:: Task goal ::
Repeat each entry below exactly.
----------------------------------------
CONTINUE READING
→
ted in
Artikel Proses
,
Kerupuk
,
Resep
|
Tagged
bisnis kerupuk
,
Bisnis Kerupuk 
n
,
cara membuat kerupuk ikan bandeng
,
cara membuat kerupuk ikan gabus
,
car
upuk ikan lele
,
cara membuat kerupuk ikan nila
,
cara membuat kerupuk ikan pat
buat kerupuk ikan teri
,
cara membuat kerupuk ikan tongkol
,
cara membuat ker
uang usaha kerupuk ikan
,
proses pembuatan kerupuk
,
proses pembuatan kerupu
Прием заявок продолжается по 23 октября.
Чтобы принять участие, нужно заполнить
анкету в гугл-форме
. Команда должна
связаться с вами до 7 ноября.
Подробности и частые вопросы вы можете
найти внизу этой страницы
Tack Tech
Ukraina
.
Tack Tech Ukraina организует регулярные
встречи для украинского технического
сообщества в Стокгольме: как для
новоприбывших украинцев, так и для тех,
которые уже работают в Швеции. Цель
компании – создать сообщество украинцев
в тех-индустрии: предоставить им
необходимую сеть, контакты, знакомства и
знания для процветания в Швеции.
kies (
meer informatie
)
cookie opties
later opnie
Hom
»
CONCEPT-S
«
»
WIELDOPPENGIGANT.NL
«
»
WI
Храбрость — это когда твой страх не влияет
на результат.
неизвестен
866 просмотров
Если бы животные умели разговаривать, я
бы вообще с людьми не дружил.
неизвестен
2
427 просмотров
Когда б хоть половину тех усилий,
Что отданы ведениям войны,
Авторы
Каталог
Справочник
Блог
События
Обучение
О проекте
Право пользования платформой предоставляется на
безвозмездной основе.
----------------------------------------
:: Exercise result ::
CONTINUE READING
→
ted in
Artikel Proses
,
Kerupuk
,
Resep
|
Tagged
bisnis kerupuk
,
Bisnis Kerupuk 
n
,
cara membuat kerupuk ikan bandeng
,
cara membuat kerupuk ikan gabus
,
car
upuk ikan lele
,
cara membuat kerupuk ikan nila
,
cara membuat kerupuk ikan pat
buat kerupuk ikan teri
,
cara membuat kerupuk ikan tongkol
,
cara membuat ker
uang usaha kerupuk ikan
,
proses pembuatan kerupuk
,
proses pembuatan kerupu
Прием заявок продолжается по 23 октября.
Чтобы принять участие, нужно заполнить
анкету в гугл-форме
. Команда должна
связаться с вами до 7 ноября.
Подробности и частые вопросы вы можете
найти внизу этой страницы
Tack Tech
Ukraina
.
Tack Tech Ukraina организует регулярные
встречи для украинского технического
сообщества в Стокгольме: как для
новоприбывших украинцев, так и для тех,
которые уже работают в Швеции. Цель
компании – создать сообщество украинцев
в тех-индустрии: предоставить им
необходимую сеть, контакты, знакомства и
знания для процветания в Швеции.
kies (
meer informatie
)
cookie opties
later opnie
Hom
»
CONCEPT-S
«
»
WIELDOPPENGIGANT.NL
«
»
WI
Храбрость — это когда твой страх не влияет
на результат.
неизвестен
866 просмотров
Если бы животные умели разговаривать, я
бы вообще с людьми не дружил.
неизвестен
2
427 просмотров
Когда б хоть половину тех усилий,
Что отданы ведениям войны,
Авторы
Каталог
Справочник
Блог
События
Обучение
О проекте
Право пользования платформой предоставляется на
безвозмездной основе.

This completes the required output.